Task statement — From the data below, retype exactly the lines starting with the one that contains "46: (1513, 257)" and ending with the one that contains "22: (141, 10)", both included.

Saved entries —
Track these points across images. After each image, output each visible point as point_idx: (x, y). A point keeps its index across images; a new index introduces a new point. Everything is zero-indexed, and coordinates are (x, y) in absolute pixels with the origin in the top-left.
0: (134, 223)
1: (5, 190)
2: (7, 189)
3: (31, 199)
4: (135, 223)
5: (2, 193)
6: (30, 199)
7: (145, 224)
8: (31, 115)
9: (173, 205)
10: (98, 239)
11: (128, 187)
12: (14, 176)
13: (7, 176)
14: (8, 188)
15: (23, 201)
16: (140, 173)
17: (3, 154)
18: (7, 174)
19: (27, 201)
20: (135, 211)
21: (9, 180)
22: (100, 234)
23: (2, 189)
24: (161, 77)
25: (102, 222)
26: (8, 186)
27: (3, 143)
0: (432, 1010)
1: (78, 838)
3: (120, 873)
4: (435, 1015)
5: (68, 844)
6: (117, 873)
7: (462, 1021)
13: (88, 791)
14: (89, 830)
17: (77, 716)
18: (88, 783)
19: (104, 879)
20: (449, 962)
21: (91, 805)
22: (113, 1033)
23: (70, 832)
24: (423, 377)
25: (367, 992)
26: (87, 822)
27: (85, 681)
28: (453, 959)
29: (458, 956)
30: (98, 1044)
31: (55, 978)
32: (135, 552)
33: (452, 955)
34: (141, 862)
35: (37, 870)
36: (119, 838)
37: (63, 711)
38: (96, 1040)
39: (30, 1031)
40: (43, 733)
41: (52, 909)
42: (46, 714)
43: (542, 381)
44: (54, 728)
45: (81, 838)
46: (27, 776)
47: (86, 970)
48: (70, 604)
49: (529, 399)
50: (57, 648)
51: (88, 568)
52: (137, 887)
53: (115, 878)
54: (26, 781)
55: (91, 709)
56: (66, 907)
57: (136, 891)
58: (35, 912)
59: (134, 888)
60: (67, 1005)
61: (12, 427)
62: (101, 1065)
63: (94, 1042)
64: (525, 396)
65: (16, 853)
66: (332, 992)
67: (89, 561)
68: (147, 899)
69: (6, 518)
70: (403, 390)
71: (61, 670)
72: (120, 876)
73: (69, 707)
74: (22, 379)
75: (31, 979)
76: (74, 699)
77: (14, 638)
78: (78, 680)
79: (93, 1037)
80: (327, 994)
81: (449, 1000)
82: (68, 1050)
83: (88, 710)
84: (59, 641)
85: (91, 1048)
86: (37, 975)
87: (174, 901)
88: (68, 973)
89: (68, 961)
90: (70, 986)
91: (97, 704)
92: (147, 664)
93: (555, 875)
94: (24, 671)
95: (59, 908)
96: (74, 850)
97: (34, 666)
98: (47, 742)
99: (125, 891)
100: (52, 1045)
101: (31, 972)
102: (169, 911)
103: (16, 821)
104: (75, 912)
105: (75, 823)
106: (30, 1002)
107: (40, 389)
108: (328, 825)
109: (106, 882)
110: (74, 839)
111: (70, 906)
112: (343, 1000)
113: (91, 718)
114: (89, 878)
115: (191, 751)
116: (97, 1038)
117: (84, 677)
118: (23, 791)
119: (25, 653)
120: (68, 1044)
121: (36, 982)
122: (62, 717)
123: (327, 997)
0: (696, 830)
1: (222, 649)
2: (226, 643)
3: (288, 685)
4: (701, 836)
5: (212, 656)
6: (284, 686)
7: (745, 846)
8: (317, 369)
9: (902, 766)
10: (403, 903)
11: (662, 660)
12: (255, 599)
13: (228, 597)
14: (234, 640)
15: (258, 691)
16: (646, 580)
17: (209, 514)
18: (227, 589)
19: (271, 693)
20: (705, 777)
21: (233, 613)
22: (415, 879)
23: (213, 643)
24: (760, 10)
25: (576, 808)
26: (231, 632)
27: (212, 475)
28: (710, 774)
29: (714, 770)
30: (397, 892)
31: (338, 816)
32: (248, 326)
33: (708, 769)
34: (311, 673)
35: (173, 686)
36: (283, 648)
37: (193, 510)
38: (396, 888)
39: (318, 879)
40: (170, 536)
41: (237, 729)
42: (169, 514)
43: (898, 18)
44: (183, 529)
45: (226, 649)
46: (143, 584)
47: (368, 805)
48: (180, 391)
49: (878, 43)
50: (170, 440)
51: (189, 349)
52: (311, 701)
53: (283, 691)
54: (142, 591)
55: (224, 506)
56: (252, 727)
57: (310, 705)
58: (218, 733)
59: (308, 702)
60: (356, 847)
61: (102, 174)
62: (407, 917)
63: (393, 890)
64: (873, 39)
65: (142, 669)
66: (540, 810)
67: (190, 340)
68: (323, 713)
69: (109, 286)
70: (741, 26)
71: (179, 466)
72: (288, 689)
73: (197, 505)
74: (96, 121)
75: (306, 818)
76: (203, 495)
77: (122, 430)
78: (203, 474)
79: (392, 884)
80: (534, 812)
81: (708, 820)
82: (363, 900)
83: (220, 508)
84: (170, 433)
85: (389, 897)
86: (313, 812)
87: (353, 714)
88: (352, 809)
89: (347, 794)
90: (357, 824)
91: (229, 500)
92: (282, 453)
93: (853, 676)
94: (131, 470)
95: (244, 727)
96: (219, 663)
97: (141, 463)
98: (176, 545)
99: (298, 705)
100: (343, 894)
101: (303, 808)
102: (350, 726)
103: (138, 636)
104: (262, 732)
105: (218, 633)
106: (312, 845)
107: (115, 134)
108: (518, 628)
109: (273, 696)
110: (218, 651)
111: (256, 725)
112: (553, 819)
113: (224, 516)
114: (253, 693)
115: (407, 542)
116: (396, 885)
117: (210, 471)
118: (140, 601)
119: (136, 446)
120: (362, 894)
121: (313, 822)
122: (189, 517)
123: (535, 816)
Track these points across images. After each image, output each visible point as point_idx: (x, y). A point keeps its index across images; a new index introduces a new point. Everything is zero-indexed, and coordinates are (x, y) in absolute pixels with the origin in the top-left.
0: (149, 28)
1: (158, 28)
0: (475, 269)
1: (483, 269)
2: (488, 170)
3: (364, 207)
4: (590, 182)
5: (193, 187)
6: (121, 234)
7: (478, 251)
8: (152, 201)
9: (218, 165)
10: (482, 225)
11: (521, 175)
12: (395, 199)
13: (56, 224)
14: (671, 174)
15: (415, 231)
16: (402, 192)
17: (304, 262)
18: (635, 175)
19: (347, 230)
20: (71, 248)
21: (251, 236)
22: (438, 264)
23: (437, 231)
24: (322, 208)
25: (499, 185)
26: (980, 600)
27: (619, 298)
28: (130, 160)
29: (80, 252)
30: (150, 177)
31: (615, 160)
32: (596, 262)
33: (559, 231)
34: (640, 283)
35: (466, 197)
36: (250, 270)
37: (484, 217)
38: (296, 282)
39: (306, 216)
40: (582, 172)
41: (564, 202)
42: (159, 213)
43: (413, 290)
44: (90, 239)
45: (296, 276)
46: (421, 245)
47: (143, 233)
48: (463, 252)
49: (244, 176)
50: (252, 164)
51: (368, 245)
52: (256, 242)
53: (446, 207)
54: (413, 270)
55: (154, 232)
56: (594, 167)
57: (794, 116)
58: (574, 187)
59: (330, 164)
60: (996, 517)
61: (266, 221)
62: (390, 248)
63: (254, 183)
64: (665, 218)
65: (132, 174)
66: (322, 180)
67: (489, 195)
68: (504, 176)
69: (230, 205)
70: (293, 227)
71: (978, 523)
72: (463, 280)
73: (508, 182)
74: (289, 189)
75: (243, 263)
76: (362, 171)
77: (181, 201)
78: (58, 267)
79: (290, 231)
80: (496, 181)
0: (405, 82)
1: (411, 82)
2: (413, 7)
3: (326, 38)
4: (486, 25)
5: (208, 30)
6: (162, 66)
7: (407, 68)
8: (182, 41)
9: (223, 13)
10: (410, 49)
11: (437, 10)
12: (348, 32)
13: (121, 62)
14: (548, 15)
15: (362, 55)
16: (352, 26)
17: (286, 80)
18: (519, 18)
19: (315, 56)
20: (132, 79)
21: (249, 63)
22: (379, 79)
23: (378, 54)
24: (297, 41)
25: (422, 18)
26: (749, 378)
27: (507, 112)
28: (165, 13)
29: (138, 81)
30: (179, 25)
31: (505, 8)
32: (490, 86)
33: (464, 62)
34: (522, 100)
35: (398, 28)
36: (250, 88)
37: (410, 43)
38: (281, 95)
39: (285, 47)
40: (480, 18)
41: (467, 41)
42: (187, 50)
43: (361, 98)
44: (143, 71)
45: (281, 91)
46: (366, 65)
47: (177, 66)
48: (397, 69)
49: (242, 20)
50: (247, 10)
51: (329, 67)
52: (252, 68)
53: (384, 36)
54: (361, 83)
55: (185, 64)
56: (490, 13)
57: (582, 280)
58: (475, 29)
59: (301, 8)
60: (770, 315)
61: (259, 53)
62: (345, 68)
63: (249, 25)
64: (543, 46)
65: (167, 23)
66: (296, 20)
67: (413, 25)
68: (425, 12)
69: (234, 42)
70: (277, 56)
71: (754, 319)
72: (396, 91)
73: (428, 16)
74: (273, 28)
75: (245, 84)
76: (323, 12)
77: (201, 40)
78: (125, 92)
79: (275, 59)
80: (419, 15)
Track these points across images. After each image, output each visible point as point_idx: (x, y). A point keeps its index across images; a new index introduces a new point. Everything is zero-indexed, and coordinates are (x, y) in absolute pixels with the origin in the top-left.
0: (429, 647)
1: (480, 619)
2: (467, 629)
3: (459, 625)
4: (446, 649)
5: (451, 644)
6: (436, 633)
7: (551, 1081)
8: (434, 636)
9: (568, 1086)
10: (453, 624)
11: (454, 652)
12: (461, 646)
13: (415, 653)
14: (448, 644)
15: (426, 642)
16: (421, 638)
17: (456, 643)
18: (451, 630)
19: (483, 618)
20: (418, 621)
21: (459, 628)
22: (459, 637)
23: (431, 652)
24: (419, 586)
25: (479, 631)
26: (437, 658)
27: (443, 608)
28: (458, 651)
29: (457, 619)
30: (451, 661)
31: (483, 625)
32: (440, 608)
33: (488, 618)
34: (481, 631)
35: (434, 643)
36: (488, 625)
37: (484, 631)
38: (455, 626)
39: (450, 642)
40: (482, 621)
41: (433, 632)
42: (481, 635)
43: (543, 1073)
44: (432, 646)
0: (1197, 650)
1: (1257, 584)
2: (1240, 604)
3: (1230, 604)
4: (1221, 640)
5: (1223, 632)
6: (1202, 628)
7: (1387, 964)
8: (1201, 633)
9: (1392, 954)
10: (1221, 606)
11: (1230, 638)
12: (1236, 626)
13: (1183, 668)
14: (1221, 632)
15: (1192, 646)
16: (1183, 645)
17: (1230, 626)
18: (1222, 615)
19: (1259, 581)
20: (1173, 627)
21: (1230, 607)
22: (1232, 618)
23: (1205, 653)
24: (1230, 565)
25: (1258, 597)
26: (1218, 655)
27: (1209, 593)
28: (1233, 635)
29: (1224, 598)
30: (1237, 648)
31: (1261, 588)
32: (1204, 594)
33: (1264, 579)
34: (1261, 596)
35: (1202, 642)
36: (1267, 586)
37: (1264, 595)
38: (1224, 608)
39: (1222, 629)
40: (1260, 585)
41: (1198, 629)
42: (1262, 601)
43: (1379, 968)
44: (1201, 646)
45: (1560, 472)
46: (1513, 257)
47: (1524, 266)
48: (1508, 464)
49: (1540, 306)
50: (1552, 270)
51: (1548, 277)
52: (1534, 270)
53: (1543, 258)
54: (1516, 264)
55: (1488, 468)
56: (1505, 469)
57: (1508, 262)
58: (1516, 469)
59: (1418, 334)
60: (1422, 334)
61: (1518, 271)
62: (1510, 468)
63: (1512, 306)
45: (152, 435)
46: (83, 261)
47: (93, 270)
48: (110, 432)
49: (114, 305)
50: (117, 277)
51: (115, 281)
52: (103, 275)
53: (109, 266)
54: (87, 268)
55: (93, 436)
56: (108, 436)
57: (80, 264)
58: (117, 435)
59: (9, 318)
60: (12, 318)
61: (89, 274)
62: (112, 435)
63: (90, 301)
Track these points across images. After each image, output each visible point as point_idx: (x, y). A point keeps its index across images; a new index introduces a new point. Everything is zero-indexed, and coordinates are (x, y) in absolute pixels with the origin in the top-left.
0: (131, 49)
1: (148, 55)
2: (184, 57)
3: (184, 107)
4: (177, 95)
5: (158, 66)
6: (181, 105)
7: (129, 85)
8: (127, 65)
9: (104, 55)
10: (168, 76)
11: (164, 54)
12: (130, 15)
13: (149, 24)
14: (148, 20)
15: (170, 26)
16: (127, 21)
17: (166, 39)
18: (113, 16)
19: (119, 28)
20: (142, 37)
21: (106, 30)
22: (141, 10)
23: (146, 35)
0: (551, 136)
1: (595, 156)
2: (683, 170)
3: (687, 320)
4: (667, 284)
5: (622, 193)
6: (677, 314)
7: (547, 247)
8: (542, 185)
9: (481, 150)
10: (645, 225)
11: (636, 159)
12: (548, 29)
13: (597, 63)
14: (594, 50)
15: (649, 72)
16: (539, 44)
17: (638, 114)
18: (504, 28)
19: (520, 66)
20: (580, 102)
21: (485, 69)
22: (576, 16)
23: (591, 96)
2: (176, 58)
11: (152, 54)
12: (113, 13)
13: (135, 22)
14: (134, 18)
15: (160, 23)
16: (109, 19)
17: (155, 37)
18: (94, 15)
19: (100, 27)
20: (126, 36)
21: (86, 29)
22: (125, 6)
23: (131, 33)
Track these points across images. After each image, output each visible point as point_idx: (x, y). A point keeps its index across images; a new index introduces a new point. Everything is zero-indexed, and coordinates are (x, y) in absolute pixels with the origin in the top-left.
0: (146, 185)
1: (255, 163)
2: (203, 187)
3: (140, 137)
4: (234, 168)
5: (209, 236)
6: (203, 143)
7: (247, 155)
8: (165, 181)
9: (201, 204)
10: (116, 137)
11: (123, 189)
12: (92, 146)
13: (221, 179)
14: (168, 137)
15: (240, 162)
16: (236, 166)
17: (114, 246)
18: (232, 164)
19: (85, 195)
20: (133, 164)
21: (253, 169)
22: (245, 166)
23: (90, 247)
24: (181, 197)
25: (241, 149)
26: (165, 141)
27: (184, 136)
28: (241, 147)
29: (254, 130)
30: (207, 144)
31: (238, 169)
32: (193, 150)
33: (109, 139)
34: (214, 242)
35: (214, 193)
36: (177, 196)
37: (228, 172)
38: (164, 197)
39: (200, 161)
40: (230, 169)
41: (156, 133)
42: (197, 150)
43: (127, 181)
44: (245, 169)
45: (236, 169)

Final answer —
46: (1513, 257)
47: (1524, 266)
48: (1508, 464)
49: (1540, 306)
50: (1552, 270)
51: (1548, 277)
52: (1534, 270)
53: (1543, 258)
54: (1516, 264)
55: (1488, 468)
56: (1505, 469)
57: (1508, 262)
58: (1516, 469)
59: (1418, 334)
60: (1422, 334)
61: (1518, 271)
62: (1510, 468)
63: (1512, 306)
45: (152, 435)
46: (83, 261)
47: (93, 270)
48: (110, 432)
49: (114, 305)
50: (117, 277)
51: (115, 281)
52: (103, 275)
53: (109, 266)
54: (87, 268)
55: (93, 436)
56: (108, 436)
57: (80, 264)
58: (117, 435)
59: (9, 318)
60: (12, 318)
61: (89, 274)
62: (112, 435)
63: (90, 301)
Track these points across images. After each image, output each visible point as point_idx: (x, y). A point keeps its index across images; a new index introduces a new point. Everything is zero-indexed, and coordinates are (x, y) in absolute pixels with the origin in the top-left.
0: (131, 49)
1: (148, 55)
2: (184, 57)
3: (184, 107)
4: (177, 95)
5: (158, 66)
6: (181, 105)
7: (129, 85)
8: (127, 65)
9: (104, 55)
10: (168, 76)
11: (164, 54)
12: (130, 15)
13: (149, 24)
14: (148, 20)
15: (170, 26)
16: (127, 21)
17: (166, 39)
18: (113, 16)
19: (119, 28)
20: (142, 37)
21: (106, 30)
22: (141, 10)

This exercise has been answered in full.